◆ Extrait du document
::::::::
18 août 2024

Incivilités entre politiques : les petites phrases compliquent l’analyse

Les incivilités entre politiques nuisent-elles à la vie politique, démocratique et sociale ? Deux universitaires danois, Troels Bøggild et Carsten Jensen (Aarhus Universitet), ont voulu éclairer cette question en s’appuyant sur une importante enquête en plusieurs vagues réalisée auprès de plus de huit mille de leurs concitoyens. Ils viennent de publier leurs résultats, en open access, dans l’American Journal of Political Science[i].

Il n’existe pas de définition communément admise d’une « incivilité », même si d’une manière générale on évoque l’impolitesse et le manque de respect dans les relations interpersonnelles – ici entre acteurs de la vie politique. Autrement dit, il ne s’agit pas d’un désaccord sur le fond, sur les idées et propositions politiques, mais d’un comportement ne respectant pas les normes de la vie sociale. Quant aux effets sur les citoyens, la science politique s’est surtout intéressée à leur confiance envers le personnel politique et à leur comportement électoral. Avec des conclusions contradictoires. Selon certaines études, même, les incivilités auraient un effet positif sur la participation électorale.


Pour les besoins de leur étude, Bøggild et Jensen ont établi un indice de l’incivilité politique reposant sur cinq items :
- les politiciens crient et se querellent au lieu de débattre entre eux,
- les politiciens se respectent assez pour ne pas s’interrompre mutuellement,
- les politiciens affichent un mépris mutuel, même quand ils ne parlent pas,
- les politiciens écoutent les questions posées par leurs adversaires et y répondent,
- les politiciens parlent avec condescendance des traits personnels de leurs adversaires comme l’intelligence, le caractère moral ou l’apparence.

D’après cette étude, qui révèle un « niveau modéré d'incivilité politique » aux yeux des citoyens danois, « l’incivilité entre les politiciens a des effets en aval importants sur les attitudes politiques et systémiques des citoyens ». Elle « réduit […] le soutien spécifique au système politique (ici, la confiance dans les politiciens en place), diminue le soutien plus général ou diffus au régime du système (ici, la satisfaction à l’égard de la démocratie) et met en danger sa capacité à résoudre les problèmes (ici, le respect volontaire des politiques). »

Cependant, les résultats de l’étude « laissent également entrevoir des conclusions positives sur l’état actuel de la politique et de la démocratie ». Les auteurs constatent ainsi que « les intentions de vote des citoyens aux élections nationales ne réagissent pas aux changements réels ou perçus de l’incivilité politique ». Par ailleurs, les conflits entre politiciens « ne diminuent pas la confiance politique, la satisfaction à l’égard de la démocratie, les intentions de vote ou le respect des politiques ».
::::::::
◆ Bloc de données
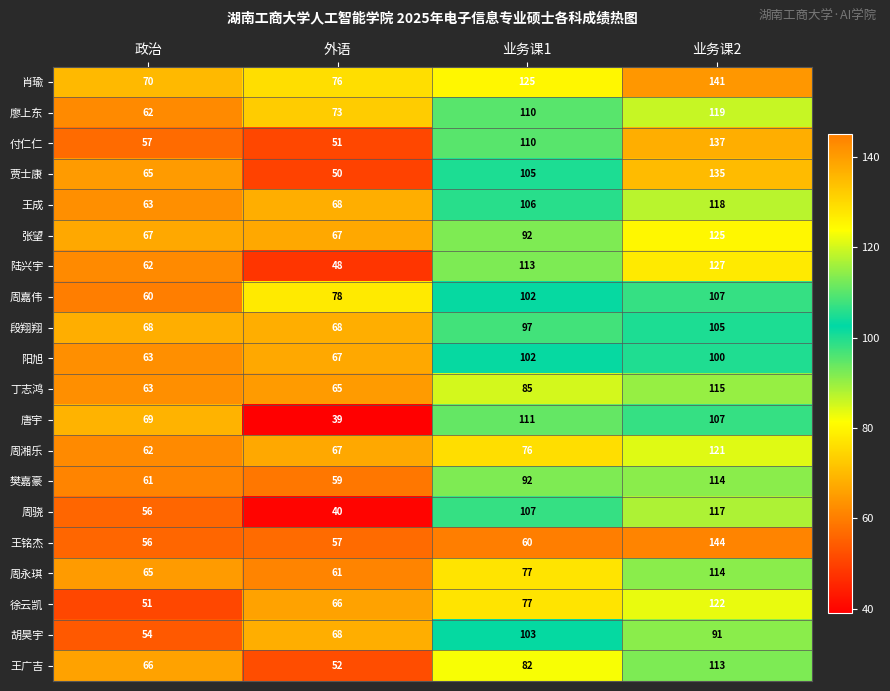

How many data points does each series have?

4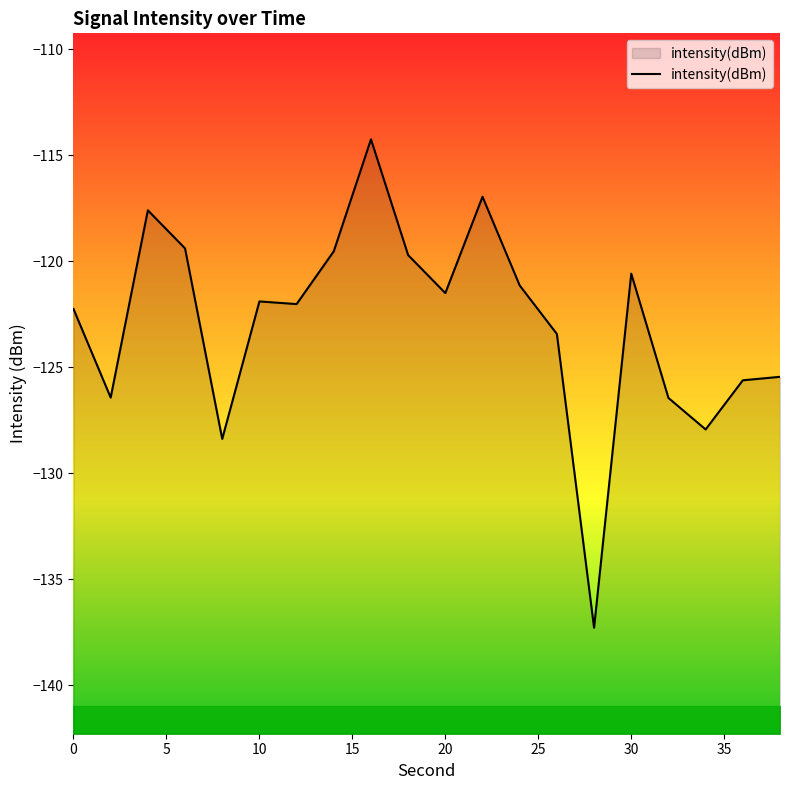

Reading left to right, transcribe all the data shown in this chart.

0=-122.3	2=-126.4	4=-117.6	6=-119.4	8=-128.4	10=-121.9	12=-122.0	14=-119.5	16=-114.3	18=-119.7	20=-121.5	22=-117.0	24=-121.1	26=-123.4	28=-137.3	30=-120.6	32=-126.5	34=-127.9	36=-125.6	38=-125.5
::::::::
Prolongez l'article sur les incivilités entre politiques à partir de sa dernière phrase. La liste n'a rien à voir avec l'article sur les incivilités entre politiques.

◆ Réponse
De leur étude, Bøggild et Jensen tirent par ailleurs des enseignements méthodologiques. En particulier, « comme les expériences d’enquête évaluent presque exclusivement les effets de traitements ponctuels, elles ont tendance à afficher des effets de courte durée et ne parviennent pas à détecter les effets sur les attitudes systémiques telles que la satisfaction à l’égard de la démocratie ou la volonté fondamentale de se conformer à la loi ». Ils s’interrogent aussi sur d’éventuelles « conséquences plus extrêmes de l’incivilité politique telles que la haine, les menaces ou la violence dirigées contre les politiciens (non partisans). » En revanche, ils considèrent que « les résultats du cas danois se propagent probablement à d’autres pays ».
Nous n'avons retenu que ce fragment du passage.